I grafici seguenti mostrano come la scissione della stampa della carta moneta da un sottostante abbia dato una svolta globale al mondo occidentale. Così la superiorità politica ma anche militare, elemento di protezione dalla Guerra fredda, degli Stati Uniti ha consentito loro di scaricare su tutti i Paesi occidentali il proprio debito esercitando un signoraggio del dollaro accettato per i motivi sopra indicati. La storia dovrebbe essere riscritta, ma nessuno ha il coraggio di farlo, scegliendo un comportamento ipocrita e di servilismo suicida. La storia ha i suoi tempi e presenta sempre il conto, così quell’orizzonte di dominio incontrastato che si è creduto fatuamente non finisse mai trova ora la sua nemesi con il crollo sociale, economico e finanziario del Paese. I seguenti grafici mostrano il cambio di paradigma della storia.

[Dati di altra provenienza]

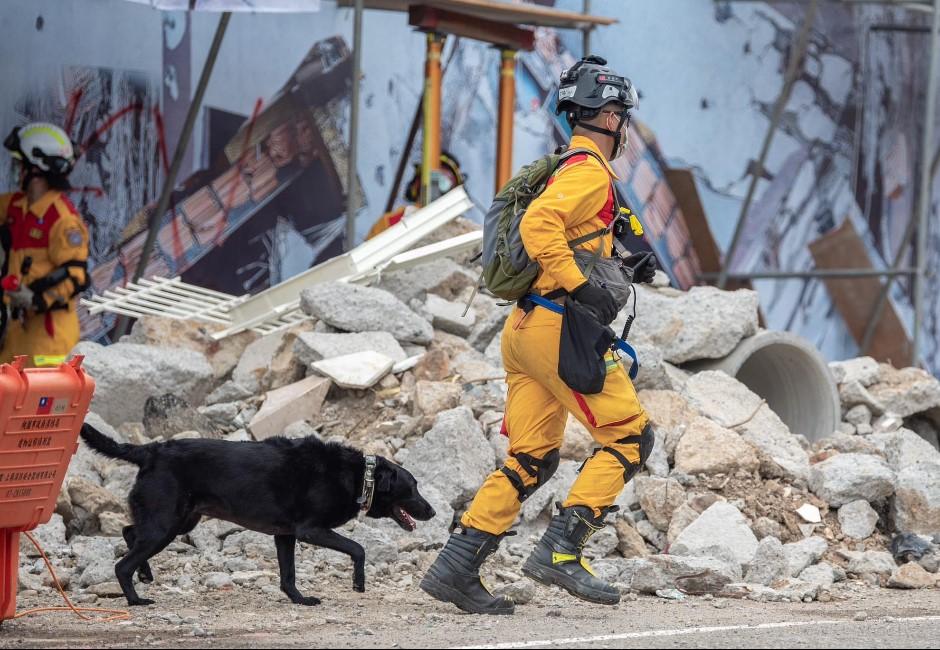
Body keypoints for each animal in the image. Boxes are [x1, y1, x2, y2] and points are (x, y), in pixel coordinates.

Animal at [79, 422, 436, 604]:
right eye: (413, 487)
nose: (432, 511)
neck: (361, 475)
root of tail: (149, 451)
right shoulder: (310, 530)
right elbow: (358, 549)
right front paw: (358, 583)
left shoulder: (285, 535)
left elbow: (288, 575)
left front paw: (298, 599)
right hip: (166, 524)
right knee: (123, 563)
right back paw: (136, 598)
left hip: (178, 521)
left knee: (129, 532)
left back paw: (145, 574)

L’Italia subisce un’ondata inflattiva esterna destabilizzante con un rapporto tra dollaro e lira che passa in modo del tutto arbitrario da 640 lire per dollaro nel 1973 a 2.400 lire per dollaro nel 1983. In soli dieci anni, l’inflazione passa dal 4% al 24% e il prezzo del petrolio da 4 a 40 dollari al barile, fatto che, unitamente alla svalutazione della moneta indotta dalla manovra Usa, crea un crescita del prezzo da 2.600 lire per barile a 92.000 lire sempre per barile.
Ci viene messa la corda al collo, ma possiamo solo stare attenti a non farci strangolare dal nostro alleato e amico. Kissinger, che era l’ideatore, lo definiva “il riciclaggio del petrodollaro”. La manovra, che di fatto è stata un embargo finanziario per i Paesi alleati diventati sudditi, è stata generata dalla necessità da parte degli Stati Uniti di creare la domanda di dollari per evitare un’iperinflazione simile a quella della Germania del 1933: la creazione del petrodollaro e del sistema Swift, entrambi nel 1973, obbligavano tutti i Paesi occidentali a comperare dollari per gli acquisti esteri. Messi con le spalle al muro abbiamo dovuto subire un’azione palesemente dolosa che ha aumentato il debito e gli interessi e da allora siamo sempre stati in ostaggio della finanza, sempre più staccata dal reale e usata come arma non convenzionale, funzionale a destabilizzare i Paesi e sottometterli a interessi esterni.
Il crollo del Muro di Berlino ha segnato una svolta decisiva aprendo la strada alla finanza da rapina. Fino ad allora aveva tenuto il sistema centrato sul Glass-Steagall Act che normava la finanza mettendola al servizio dell’economia reale. Dopo tutto è diventato finanza uccidendo l’economia reale e preparando la bancarotta attuale. L’Accademia si sposa alla finanza e puntualmente nel 1990, appena un anno dopo la caduta del Muro, assegna il primo premio Nobel per l’economia a Markovitz con Miller e Sharpe per “i contributi pionieristici nell’ambito dell’economia finanziaria”: la finanza veniva ammantata dall’Accademia come verità incontrovertibile; la strada era aperta. Gli anni Novanta, infatti, sono la preparazione per il dominio attuale: il decennio rivelò il potere di una finanza non controllata, in grado di sovvertire i mercati, ma anche di influire sulle scelte politiche dei singoli Stati e determinarle in funzione di interessi sovranazionali. Tutto sembra diventare un gioco senza avversari.